[SOLVED] iptables: Block all traffic on NAT except for port 22 for eth0

Blue_Ice · 01-12-2010, 02:45 PM

Hi all,

I need some help with my iptables configuration. I don't know much about how to configure NAT in iptables. I have been looking for information and examples on the internet, but couldn't find much or at least I thought I couldn't. Below you can find my current iptables rules. You should know that this is on my server at home and I am using it for testing. eth0 is configured to get a dynamic ip address and eth1 has a static ip address. Dhcpd and bind is running on eth1. Now what I actually want is that only port 22 (ssh) is accessable via eth0. All other traffic trying to connect to eth0 should be blocked. Traffic on eth1 should be possible, although I don't know yet which ports should be open as I haven't finished the server yet.
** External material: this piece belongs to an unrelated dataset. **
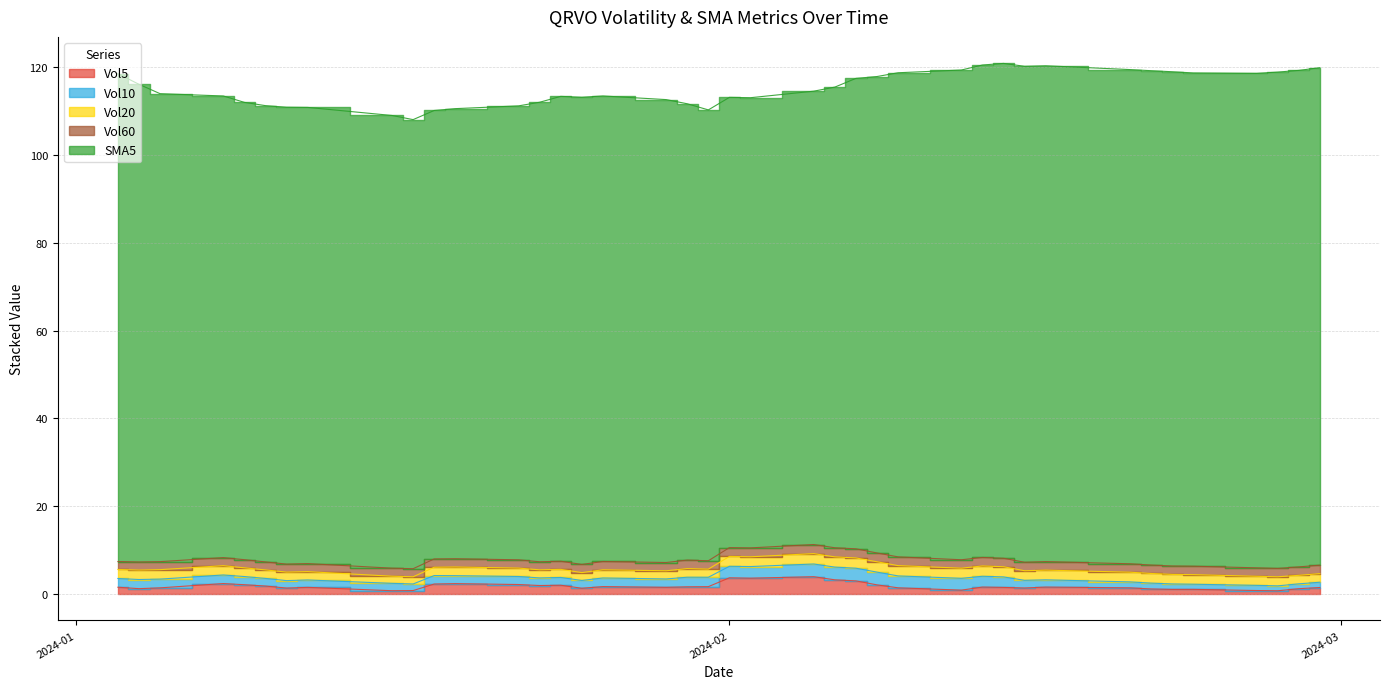

Which series has the widest spread of values?

SMA5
Can someone tell me how to do the part for eth0?

Code:

*nat
:PREROUTING ACCEPT [14:1106]
:POSTROUTING ACCEPT [0:0]
:OUTPUT ACCEPT [38:2992]
-A POSTROUTING -o eth0 -j MASQUERADE
COMMIT

*filter
:INPUT ACCEPT [10242:993398]
:FORWARD ACCEPT [0:0]
:OUTPUT ACCEPT [9846:4285563]
-A FORWARD -i eth1 -j ACCEPT
COMMIT

TIA,
Arjan.

saavik · 01-12-2010, 04:12 PM

Quote:

Now what I actually want is that only port 22 (ssh) is accessable via eth0.

iptables -I INPUT -i eth0 -p tcp --dport 22 -j ACCEPT

Quote:

All other traffic trying to connect to eth0 should be blocked.
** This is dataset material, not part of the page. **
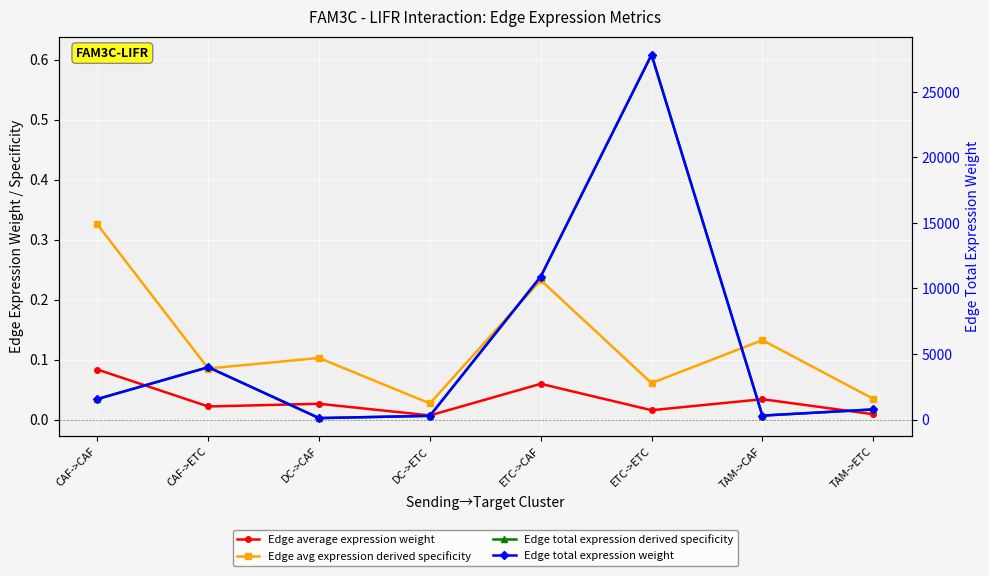

How many data points does each series have?

8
iptables -A INPUT -i eth0 -j DROP

BTW:

I always start with

iptables -F INPUT << This flushes the rules for INPUT
iptables -F OUTPUT
iptables -F FORWARD
iptables -P INPUT DROP << This sets the "default" rule to DROP
iptables -P OUTPUT DROP
iptables -P FORWARD DROP

For internel network maybe set the default roule to reject that help keeping the timout low.

Remember to have direct access to the pc where you edit the iptables as it might be hard to always have to reboot the machine because you could not access it remote anymore.
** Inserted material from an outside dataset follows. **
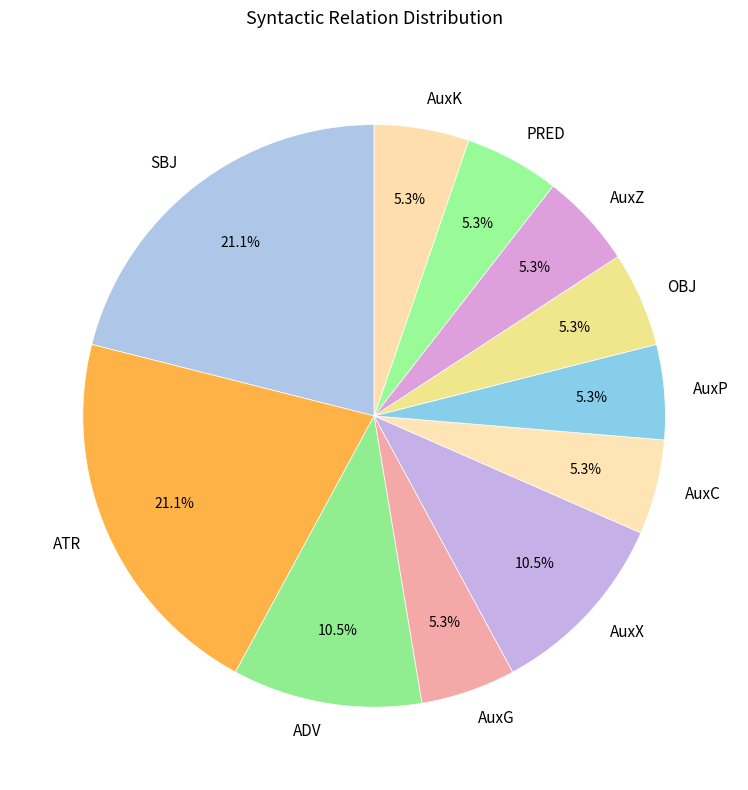

Count the number of slices in the pie.

11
Blue_Ice · 01-12-2010, 05:41 PM

If I try these rules, then nothing seems to work.

Quote:

Originally Posted by saavik

I always start with

iptables -F INPUT << This flushes the rules for INPUT
iptables -F OUTPUT
iptables -F FORWARD
iptables -P INPUT DROP << This sets the "default" rule to DROP
iptables -P OUTPUT DROP
iptables -P FORWARD DROP

But your suggestion did help me! Thanks!!!

zhjim · 01-12-2010, 05:51 PM

Quote:

Originally Posted by Blue_Ice

If I try these rules, then nothing seems to work.

(Bad that the rule get not quoted)
As those rules just block everything this might be the explanation.
Also as saavik said this is just the start. It blocks just everything. So everything else needs to be allowed

Code:

iptables -A OUTPUT -p tcp --dport 80 -j ACCEPT

to have at least http going (--dport 80 for HTTP traffic).
Maybe allow 53 on tcp and udp to have some DNS traffic.

See /etc/services and check what services you would like to open up to the outer world.
At least you would need
53 tcp/udp for dns
80/443 tcp for http/https

Maybe check out http://www.netfilter.org/ to get a better view of normal usage of iptables

*Edit later*
What I total forgot that iptables STACK
So first deny everything like saavik put in his rules and then allow all you want. First iptables rule of his post.

chrism01 · 01-12-2010, 06:33 PM

Just to clarify, 'DENY' is a rule(!) specific option, and the opposite of 'ACCEPT'.
'DROP' is a table(!) default Policy ie if a pkt fails to match any rule in the table, then this option then applies...
IOW, rule options and table options are 2 different things.